:: TASK TO COMPLETE ::
Take every line containing "right" out of the records.

*** Opening of MATERIAL SUPPLIED ***

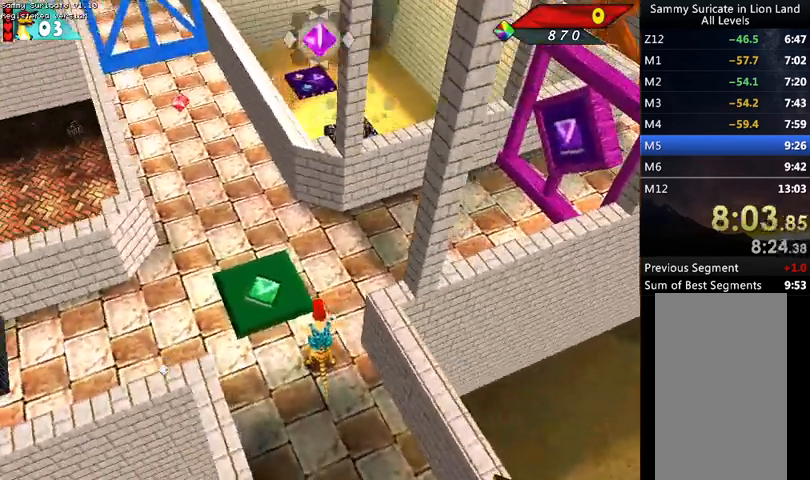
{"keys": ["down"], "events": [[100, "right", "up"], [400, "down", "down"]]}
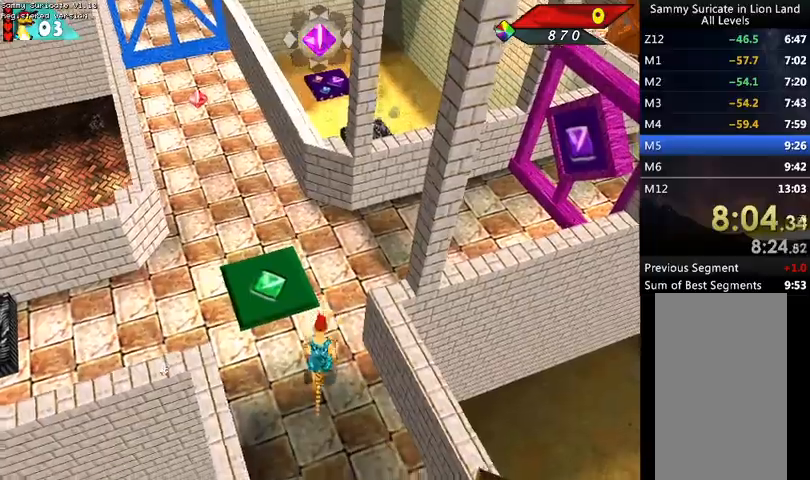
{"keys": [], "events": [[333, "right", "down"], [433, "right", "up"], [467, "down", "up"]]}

*** Close of MATERIAL SUPPLIED ***
*** Opening of MATERIAL SUPPLIED ***

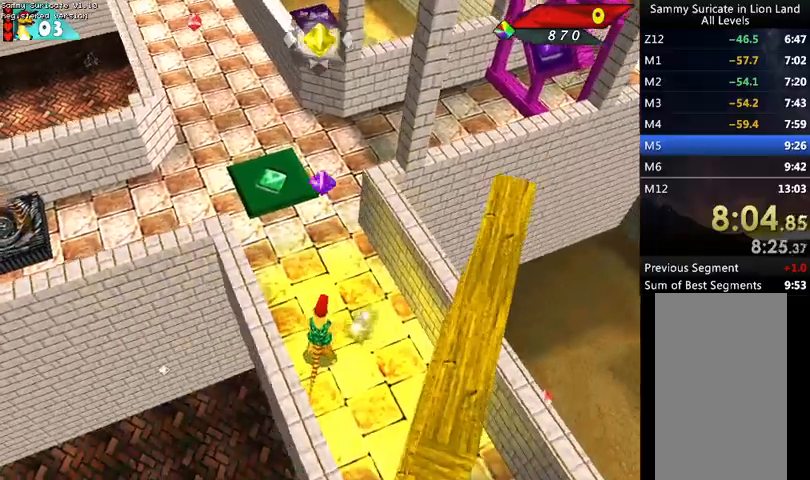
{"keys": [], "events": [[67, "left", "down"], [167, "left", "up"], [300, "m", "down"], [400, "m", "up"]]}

*** Close of MATERIAL SUPPLIED ***

:: YOUR SOLUTION ::
{"keys": ["down"], "events": [[100, "right", "up"], [400, "down", "down"]]}
{"keys": [], "events": [[333, "right", "down"], [433, "right", "up"], [467, "down", "up"]]}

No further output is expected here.